The Chief was introduced as Indian’s heavyweight competitor to Harley-Davidson and lasted for 31 years. In 1922, 21 years after the company began building bikes, Indian launched the Chief with a 61 cubic inch flathead V-twin, although a larger 74 cubic inch bike, called the Big Chief, was an option. The 61-inch Chef only lasted until 1928, when it was discontinued, but the 74-inch flathead engine remained until 1950. Indian remained faithful to the principle of a flathead, and in doing so escaped some of the pitfalls that Harley-Davidson encountered in their efforts with overhead valve designs.
Aside from the engine, the Indian was actually rather unconventional, with its left-hand twist grip (apparently so that policemen would be able to use their pistols with their right hand), a foot clutch, hand shift and the ignition advance controlled by the right handlebar grip. A 3-speed gearbox was standard, but a 4-speed gearbox and a reverse gear were options.

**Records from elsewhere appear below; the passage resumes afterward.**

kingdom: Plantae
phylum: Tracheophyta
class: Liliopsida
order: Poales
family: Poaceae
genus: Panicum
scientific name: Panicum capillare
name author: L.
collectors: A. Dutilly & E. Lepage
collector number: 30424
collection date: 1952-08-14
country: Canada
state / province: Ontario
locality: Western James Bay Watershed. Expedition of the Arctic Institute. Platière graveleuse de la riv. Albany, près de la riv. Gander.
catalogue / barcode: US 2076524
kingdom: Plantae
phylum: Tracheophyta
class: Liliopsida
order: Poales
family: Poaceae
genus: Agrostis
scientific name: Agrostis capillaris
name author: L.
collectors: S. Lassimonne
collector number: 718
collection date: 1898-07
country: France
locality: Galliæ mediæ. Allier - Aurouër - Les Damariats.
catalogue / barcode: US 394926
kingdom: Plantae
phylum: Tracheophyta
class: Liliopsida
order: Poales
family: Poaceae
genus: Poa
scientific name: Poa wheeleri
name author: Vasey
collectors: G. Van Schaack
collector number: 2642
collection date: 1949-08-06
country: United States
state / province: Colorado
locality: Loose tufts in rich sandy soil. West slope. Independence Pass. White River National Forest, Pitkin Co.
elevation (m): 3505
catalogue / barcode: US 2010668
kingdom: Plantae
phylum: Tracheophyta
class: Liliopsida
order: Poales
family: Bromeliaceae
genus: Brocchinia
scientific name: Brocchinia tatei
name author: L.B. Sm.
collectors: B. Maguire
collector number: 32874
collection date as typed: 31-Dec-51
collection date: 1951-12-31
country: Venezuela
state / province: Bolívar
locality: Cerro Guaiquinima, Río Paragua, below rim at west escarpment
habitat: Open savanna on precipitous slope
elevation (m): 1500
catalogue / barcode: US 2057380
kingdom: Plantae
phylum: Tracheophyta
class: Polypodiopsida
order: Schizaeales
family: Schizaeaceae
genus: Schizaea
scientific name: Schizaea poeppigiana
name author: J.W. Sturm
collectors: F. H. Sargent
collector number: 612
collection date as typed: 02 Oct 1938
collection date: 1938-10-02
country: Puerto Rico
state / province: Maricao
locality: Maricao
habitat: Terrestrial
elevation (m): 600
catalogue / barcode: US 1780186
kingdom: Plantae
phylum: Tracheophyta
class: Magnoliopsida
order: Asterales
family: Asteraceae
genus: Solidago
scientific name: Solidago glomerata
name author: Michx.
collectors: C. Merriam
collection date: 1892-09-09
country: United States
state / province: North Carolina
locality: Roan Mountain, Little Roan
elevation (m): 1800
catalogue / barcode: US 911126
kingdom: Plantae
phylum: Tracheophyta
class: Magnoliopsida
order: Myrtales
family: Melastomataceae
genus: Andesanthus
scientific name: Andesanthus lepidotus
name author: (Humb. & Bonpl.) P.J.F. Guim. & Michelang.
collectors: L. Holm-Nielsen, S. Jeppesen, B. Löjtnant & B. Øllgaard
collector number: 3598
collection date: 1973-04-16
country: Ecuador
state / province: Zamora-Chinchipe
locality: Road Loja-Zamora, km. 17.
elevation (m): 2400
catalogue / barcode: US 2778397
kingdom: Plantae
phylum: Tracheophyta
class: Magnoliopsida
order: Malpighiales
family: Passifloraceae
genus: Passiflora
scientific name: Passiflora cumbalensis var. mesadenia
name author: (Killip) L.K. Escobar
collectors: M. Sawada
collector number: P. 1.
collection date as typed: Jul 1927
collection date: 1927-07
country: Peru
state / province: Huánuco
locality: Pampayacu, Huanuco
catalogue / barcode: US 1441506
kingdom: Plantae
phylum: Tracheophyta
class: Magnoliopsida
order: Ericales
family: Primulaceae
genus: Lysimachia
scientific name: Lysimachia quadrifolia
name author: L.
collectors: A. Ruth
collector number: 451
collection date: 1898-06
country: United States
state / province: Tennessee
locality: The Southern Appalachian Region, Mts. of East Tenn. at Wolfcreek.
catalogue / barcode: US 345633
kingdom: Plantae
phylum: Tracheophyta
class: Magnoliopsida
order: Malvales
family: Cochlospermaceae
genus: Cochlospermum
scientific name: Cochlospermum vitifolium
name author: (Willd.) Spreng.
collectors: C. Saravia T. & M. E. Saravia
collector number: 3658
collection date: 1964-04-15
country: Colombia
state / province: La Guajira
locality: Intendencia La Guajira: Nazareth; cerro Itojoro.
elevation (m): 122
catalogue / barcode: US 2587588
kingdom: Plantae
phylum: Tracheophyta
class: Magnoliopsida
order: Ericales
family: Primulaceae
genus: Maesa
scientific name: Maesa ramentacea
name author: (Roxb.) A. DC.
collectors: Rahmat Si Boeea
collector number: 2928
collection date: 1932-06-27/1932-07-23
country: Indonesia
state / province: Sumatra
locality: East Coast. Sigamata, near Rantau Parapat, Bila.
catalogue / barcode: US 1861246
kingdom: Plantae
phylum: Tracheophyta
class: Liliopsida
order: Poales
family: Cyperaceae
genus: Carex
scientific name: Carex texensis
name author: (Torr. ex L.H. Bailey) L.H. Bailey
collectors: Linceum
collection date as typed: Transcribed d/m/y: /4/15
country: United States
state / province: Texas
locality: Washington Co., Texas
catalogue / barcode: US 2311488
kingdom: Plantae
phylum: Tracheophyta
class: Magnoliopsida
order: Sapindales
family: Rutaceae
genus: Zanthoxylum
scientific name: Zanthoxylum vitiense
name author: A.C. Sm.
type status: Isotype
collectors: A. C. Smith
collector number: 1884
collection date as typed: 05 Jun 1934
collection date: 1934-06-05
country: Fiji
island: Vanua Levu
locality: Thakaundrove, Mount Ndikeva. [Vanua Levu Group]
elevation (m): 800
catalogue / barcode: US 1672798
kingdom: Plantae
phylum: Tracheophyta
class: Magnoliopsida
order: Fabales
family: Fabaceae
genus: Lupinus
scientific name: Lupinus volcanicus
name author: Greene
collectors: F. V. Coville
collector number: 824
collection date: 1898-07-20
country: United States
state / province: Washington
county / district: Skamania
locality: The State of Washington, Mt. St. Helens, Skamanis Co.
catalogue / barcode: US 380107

Before the Second World War, front suspension was by leaf spring, but in the postwar years this was changed to girder and coil springs. Rear suspension, meanwhile, went from an un-sprung hard-tail to a coil spring plunger. The Indian Chief benefitted from a range of spectacular paint colors after E. Paul DuPont took control of the company (after the merger of Indian with DuPont motors) in 1930, and these eye-grabbing paint finishes made for one of the most distinctive external features of Indian motorcycles. The instantly recognizable art-deco skirted fenders first appeared in 1940 and were accompanied by large leather saddles with a chrome plated grab rail for the passenger.
After World War II, the Chief was the only Indian motorcycle to return to production. In the postwar years, the V-twin made 40 bhp and could propel the bike to 85 mph, but more aggressive cams, careful tuning and a magneto ignition made 100 mph a reality, and 35 mpg was possible. In 1950, telescopic front forks came out and the engine was stroked to its final 80 cubic inch size. At 550 lb, the Chief was no featherweight, but its mass was actually quite manageable until it came to stopping, when the tiny drum brakes proved unequal to the task.
Postwar Chiefs also received a smoother siamese exhaust, and a new instrument panel and chrome Stewart Warner speedometer dominated the tank. Needle bearings in the front forks were replaced by bushings with grease fittings, and the frame crossmember behind the seat became a curved section of square tubing. An illuminated Indian chief’s head placed right atop the front fender became the bike’s most iconic feature.
The postwar years saw Indian flounder with smaller twins that never got properly developed, but the Chief continued on as the company’s standard bearer until the very end of production in 1953.
The Indian Chief is one of the few legendary American motorcycles that isn’t a Harley-Davidson, and these days sound examples of the Chief are much prized and many have been beautifully restored in the Easter egg colors for which they are best known. Once the rider gets used to the idiosyncrasies of the controls, the Chief is still a fast, elegant and even reliable way to travel America.